# Removing Plumbing Vent from Roof



## Michael Thomas (Jan 27, 2008)

Is there is some pressing reason to remove it?

If not, why not just cap it off, and then remove it, repair the sheathing, and shingle over the repair the next time you re-roof?


----------



## WaldenL (Jan 9, 2009)

Michael Thomas said:


> Is there is some pressing reason to remove it?
> 
> If not, why not just cap it off, and then remove it, repair the sheathing, and shingle over the repair the next time you re-roof?


No pressing reason to remove it, and if we were going to reroof in the next couple of years that's exactly what I'd do. But (hopefully) the next roof will be 20+ years away (and not our problem. )

How would one cap it anyway?
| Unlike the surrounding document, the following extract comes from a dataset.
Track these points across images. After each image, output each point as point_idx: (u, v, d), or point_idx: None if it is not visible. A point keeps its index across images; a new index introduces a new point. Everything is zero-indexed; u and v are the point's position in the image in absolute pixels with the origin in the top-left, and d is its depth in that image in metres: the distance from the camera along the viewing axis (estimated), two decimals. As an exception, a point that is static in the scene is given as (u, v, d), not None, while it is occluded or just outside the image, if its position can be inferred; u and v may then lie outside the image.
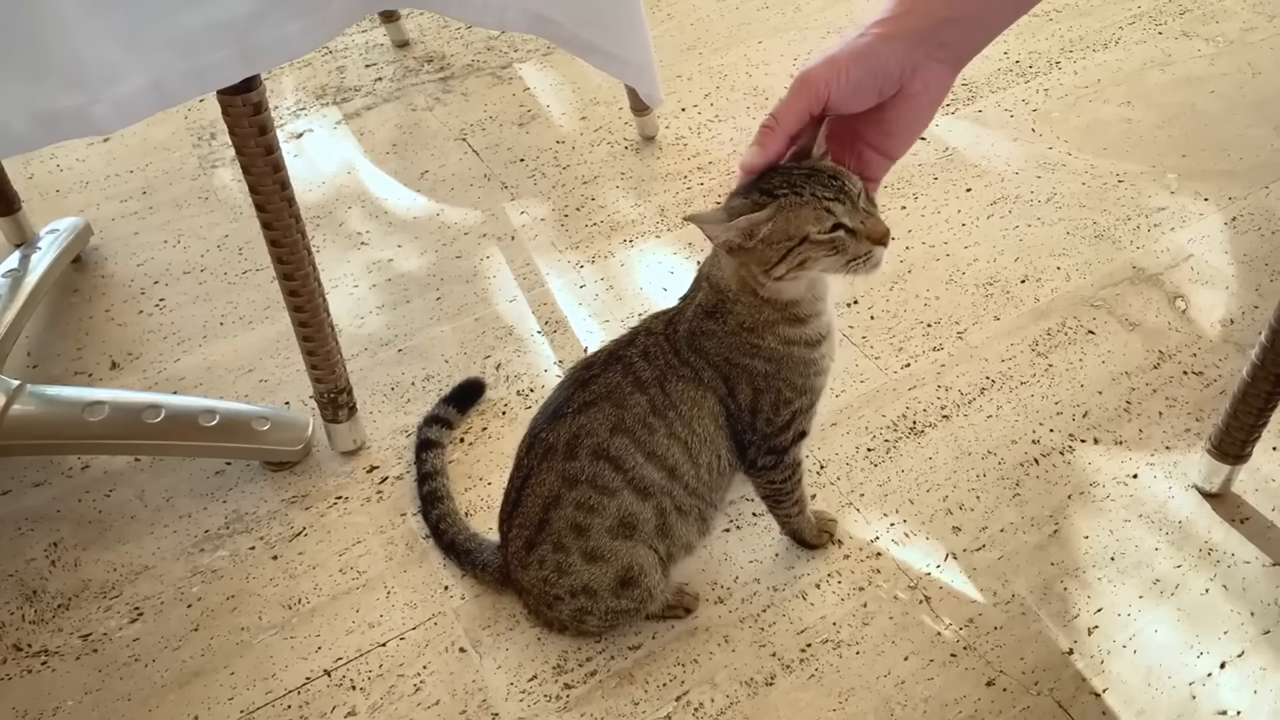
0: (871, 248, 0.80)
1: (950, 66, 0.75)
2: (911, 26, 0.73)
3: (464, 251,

Just a 4" PVC cap glued to the top?


----------



## Slyfox (Jun 13, 2008)

I charge a minimum of $75.00 service charge, and if you were in my regular work area that's all I would charge to do this, so you should at least call your roofer and get a price.

If you have to purchase a bundle of shingles that it's self will cost you $20.00 too $30.00 bucks depending on prices in your area.
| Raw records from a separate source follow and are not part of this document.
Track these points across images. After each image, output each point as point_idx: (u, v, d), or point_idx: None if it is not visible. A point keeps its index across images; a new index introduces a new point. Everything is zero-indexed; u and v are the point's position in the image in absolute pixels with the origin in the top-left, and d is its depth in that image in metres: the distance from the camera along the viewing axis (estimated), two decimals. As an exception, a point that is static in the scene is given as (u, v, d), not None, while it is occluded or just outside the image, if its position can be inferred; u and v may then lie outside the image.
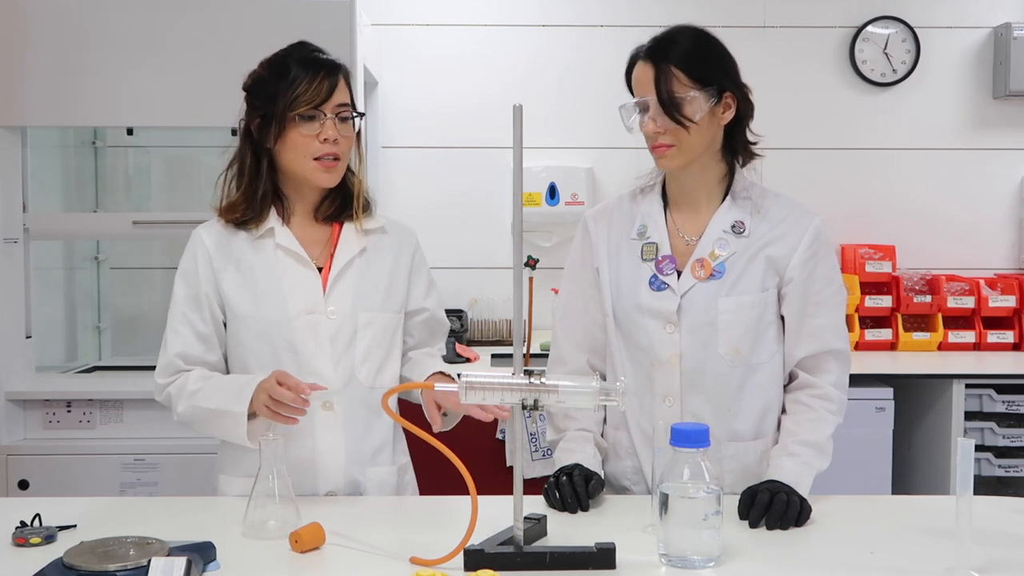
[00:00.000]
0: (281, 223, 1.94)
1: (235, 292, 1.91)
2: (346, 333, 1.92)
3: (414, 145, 4.01)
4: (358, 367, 1.93)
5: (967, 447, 1.39)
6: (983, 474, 3.36)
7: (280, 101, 1.86)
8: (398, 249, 2.02)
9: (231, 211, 1.94)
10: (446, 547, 1.49)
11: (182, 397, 1.88)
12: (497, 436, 3.35)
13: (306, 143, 1.88)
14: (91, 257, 3.78)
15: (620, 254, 1.95)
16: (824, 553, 1.57)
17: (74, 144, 3.70)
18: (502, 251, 3.98)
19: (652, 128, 1.84)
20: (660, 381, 1.89)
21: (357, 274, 1.95)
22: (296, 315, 1.90)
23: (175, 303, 1.93)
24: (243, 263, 1.92)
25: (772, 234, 1.90)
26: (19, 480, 3.06)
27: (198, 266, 1.92)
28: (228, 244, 1.93)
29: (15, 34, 3.07)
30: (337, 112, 1.89)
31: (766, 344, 1.90)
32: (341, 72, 1.92)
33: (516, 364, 1.50)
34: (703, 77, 1.83)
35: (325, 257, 1.96)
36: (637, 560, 1.50)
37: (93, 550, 1.46)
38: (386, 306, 1.97)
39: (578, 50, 3.95)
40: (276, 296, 1.90)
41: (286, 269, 1.92)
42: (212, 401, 1.84)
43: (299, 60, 1.89)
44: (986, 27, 3.99)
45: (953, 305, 3.78)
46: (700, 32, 1.88)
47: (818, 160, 4.01)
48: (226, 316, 1.93)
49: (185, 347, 1.91)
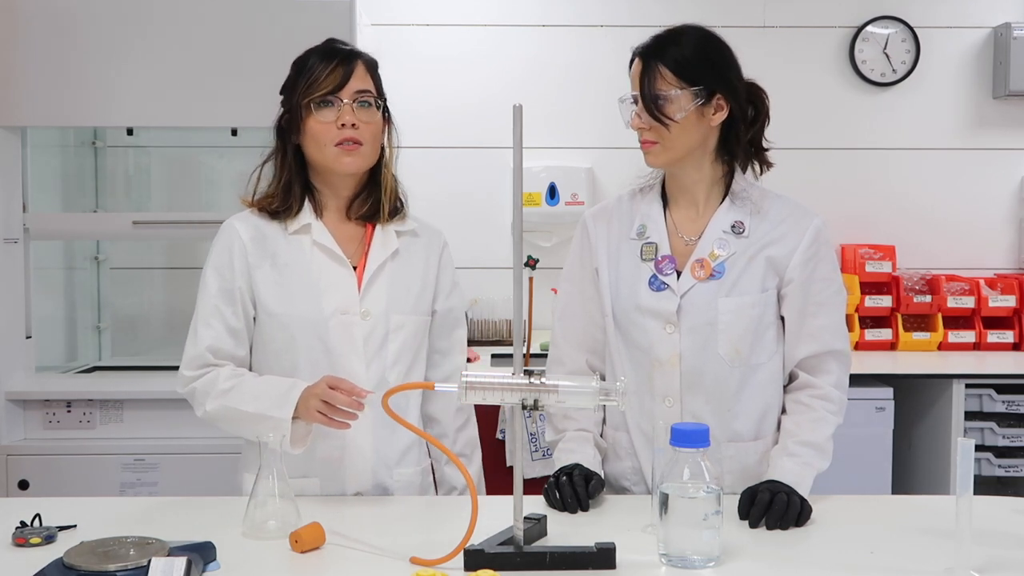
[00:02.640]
0: (316, 218, 1.94)
1: (269, 289, 1.90)
2: (379, 335, 1.92)
3: (414, 145, 4.00)
4: (389, 369, 1.93)
5: (967, 447, 1.39)
6: (983, 474, 3.36)
7: (299, 91, 1.89)
8: (427, 251, 2.03)
9: (265, 199, 1.94)
10: (446, 547, 1.49)
11: (211, 395, 1.85)
12: (497, 436, 3.35)
13: (325, 130, 1.88)
14: (91, 257, 3.78)
15: (620, 254, 1.95)
16: (824, 553, 1.57)
17: (74, 144, 3.70)
18: (502, 251, 3.97)
19: (637, 123, 1.86)
20: (660, 381, 1.89)
21: (390, 276, 1.95)
22: (331, 314, 1.89)
23: (207, 295, 1.90)
24: (279, 259, 1.91)
25: (772, 235, 1.90)
26: (19, 480, 3.06)
27: (233, 259, 1.90)
28: (264, 238, 1.92)
29: (15, 34, 3.07)
30: (356, 98, 1.89)
31: (766, 345, 1.90)
32: (361, 59, 1.92)
33: (516, 364, 1.50)
34: (691, 77, 1.83)
35: (359, 256, 1.96)
36: (637, 560, 1.50)
37: (93, 550, 1.46)
38: (417, 309, 1.98)
39: (578, 50, 3.95)
40: (311, 294, 1.89)
41: (322, 267, 1.91)
42: (250, 404, 1.81)
43: (319, 52, 1.92)
44: (986, 27, 3.99)
45: (953, 305, 3.78)
46: (702, 32, 1.88)
47: (818, 160, 4.01)
48: (257, 312, 1.92)
49: (216, 340, 1.88)
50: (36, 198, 3.25)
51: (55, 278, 3.60)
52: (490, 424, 3.36)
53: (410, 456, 1.99)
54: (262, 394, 1.82)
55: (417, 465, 2.00)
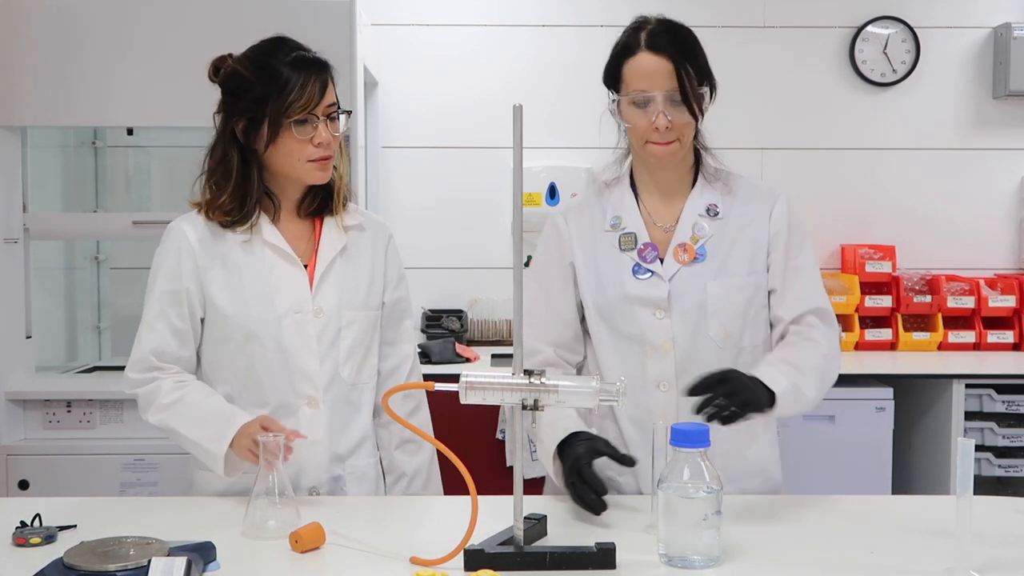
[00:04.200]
0: (269, 221, 1.93)
1: (221, 291, 1.90)
2: (331, 332, 1.93)
3: (414, 145, 4.01)
4: (342, 365, 1.94)
5: (967, 447, 1.39)
6: (983, 474, 3.36)
7: (272, 106, 1.83)
8: (374, 245, 2.03)
9: (220, 212, 1.90)
10: (446, 547, 1.49)
11: (153, 407, 1.86)
12: (497, 436, 3.35)
13: (300, 147, 1.86)
14: (91, 257, 3.78)
15: (596, 247, 1.95)
16: (824, 553, 1.57)
17: (74, 144, 3.70)
18: (502, 251, 3.97)
19: (664, 122, 1.83)
20: (653, 368, 1.89)
21: (340, 273, 1.96)
22: (284, 314, 1.90)
23: (152, 298, 1.90)
24: (229, 260, 1.90)
25: (746, 216, 1.93)
26: (19, 480, 3.06)
27: (182, 262, 1.90)
28: (212, 239, 1.91)
29: (15, 34, 3.07)
30: (328, 113, 1.88)
31: (758, 327, 1.92)
32: (329, 69, 1.90)
33: (516, 364, 1.50)
34: (705, 73, 1.87)
35: (309, 254, 1.96)
36: (637, 560, 1.50)
37: (93, 550, 1.46)
38: (368, 304, 1.99)
39: (578, 50, 3.94)
40: (263, 295, 1.90)
41: (273, 267, 1.91)
42: (188, 429, 1.83)
43: (289, 62, 1.85)
44: (986, 27, 3.99)
45: (953, 305, 3.79)
46: (688, 28, 1.90)
47: (818, 160, 4.01)
48: (206, 313, 1.92)
49: (160, 343, 1.89)
50: (36, 198, 3.26)
51: (55, 278, 3.60)
52: (490, 424, 3.37)
53: (364, 448, 1.99)
54: (201, 422, 1.83)
55: (371, 457, 2.01)
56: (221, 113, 1.91)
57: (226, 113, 1.90)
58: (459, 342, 3.67)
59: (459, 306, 3.93)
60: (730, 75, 3.74)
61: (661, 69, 1.83)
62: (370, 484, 2.00)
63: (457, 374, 1.50)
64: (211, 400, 1.87)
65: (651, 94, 1.83)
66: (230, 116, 1.89)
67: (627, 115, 1.88)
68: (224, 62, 1.91)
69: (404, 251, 2.13)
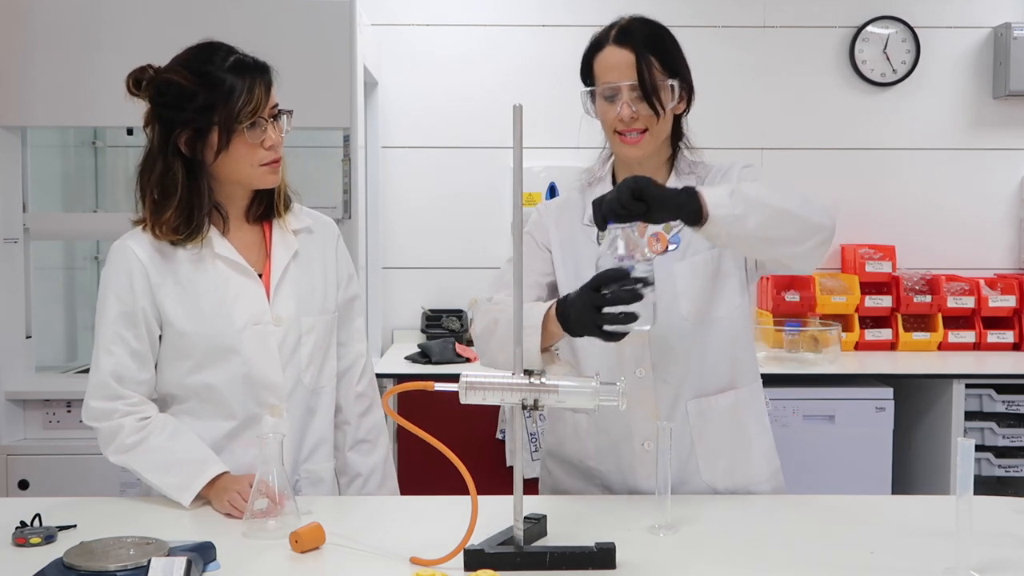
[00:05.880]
0: (219, 233, 1.89)
1: (176, 308, 1.85)
2: (292, 340, 1.91)
3: (414, 145, 4.01)
4: (303, 371, 1.93)
5: (967, 447, 1.39)
6: (983, 474, 3.36)
7: (221, 113, 1.78)
8: (324, 247, 2.01)
9: (166, 230, 1.83)
10: (446, 547, 1.49)
11: (113, 446, 1.83)
12: (497, 436, 3.35)
13: (251, 152, 1.83)
14: (91, 257, 3.78)
15: (575, 240, 1.96)
16: (824, 553, 1.57)
17: (74, 144, 3.70)
18: (502, 251, 3.97)
19: (628, 113, 1.84)
20: (630, 353, 1.90)
21: (295, 279, 1.94)
22: (243, 326, 1.86)
23: (105, 321, 1.84)
24: (181, 276, 1.86)
25: None
26: (19, 480, 3.06)
27: (133, 281, 1.84)
28: (162, 256, 1.86)
29: (16, 34, 3.07)
30: (272, 114, 1.85)
31: (728, 296, 1.91)
32: (270, 72, 1.86)
33: (516, 364, 1.50)
34: (673, 68, 1.86)
35: (262, 261, 1.93)
36: (637, 560, 1.50)
37: (93, 550, 1.46)
38: (324, 308, 1.97)
39: (577, 50, 3.92)
40: (220, 309, 1.86)
41: (228, 279, 1.88)
42: (152, 475, 1.81)
43: (229, 68, 1.80)
44: (986, 27, 3.99)
45: (953, 305, 3.79)
46: (662, 26, 1.90)
47: (818, 160, 4.01)
48: (163, 331, 1.87)
49: (118, 367, 1.84)
50: (36, 198, 3.26)
51: (55, 278, 3.61)
52: (490, 424, 3.37)
53: (321, 451, 1.98)
54: (165, 468, 1.80)
55: (327, 461, 2.00)
56: (153, 125, 1.84)
57: (163, 126, 1.83)
58: (459, 342, 3.67)
59: (459, 306, 3.93)
60: (730, 75, 3.78)
61: (625, 61, 1.84)
62: (326, 488, 1.98)
63: (457, 374, 1.50)
64: (178, 442, 1.83)
65: (616, 85, 1.84)
66: (170, 128, 1.82)
67: (598, 108, 1.90)
68: (144, 73, 1.84)
69: (404, 251, 2.14)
You only need 3 shingles. Should have at least 6 in case you damage any additional ones when removing the existing.
A piece of 10" x 10" heavier gauge metal 'to cover hole'.
A hand full of roofing nails at least 1 1/4" long.

You have to take the shingle below the pipe that the pipe boot is nailed into,
the shingle cut around the pipe and the shingle at the top of the pipe that has roof cement on it.
you will need to remove the nails from the shingle one higher 'above' the top shingle touching the pipe so you can place the new one properly under it.
Be careful when lifting the lower portions of the shingles to get to the nails, they have a self sealer strip on them and you do not want to rip the shingle.


If you were to decide to leave it in tact as is, the 'rubber' cap you need to cover the pipe can be purchased at most hardware, lumber and plumbing stores. It's a simple rubber cap that slides on and can be clamped to stay in place.


----------



## Michael Thomas (Jan 27, 2008)

A PVC cap would also be fine. If you wished you could just pressure-fit it, that stack is no longer "plumbing".


----------



## WaldenL (Jan 9, 2009)

Thanks all! I grabbed a PVC cap at lunch and sent my son up to put it on, he didn't have to get off the ladder, just set it on top -- he loved it! :thumbsup: 

I'll likely call the roofer for a more permenant fix, but this way we won't have a shower in the kitchen next time it rains. :laughing:

Oh, and 3" not 4", I must have been drunk. I came to my senses when I say how large 4" PVC is.


----------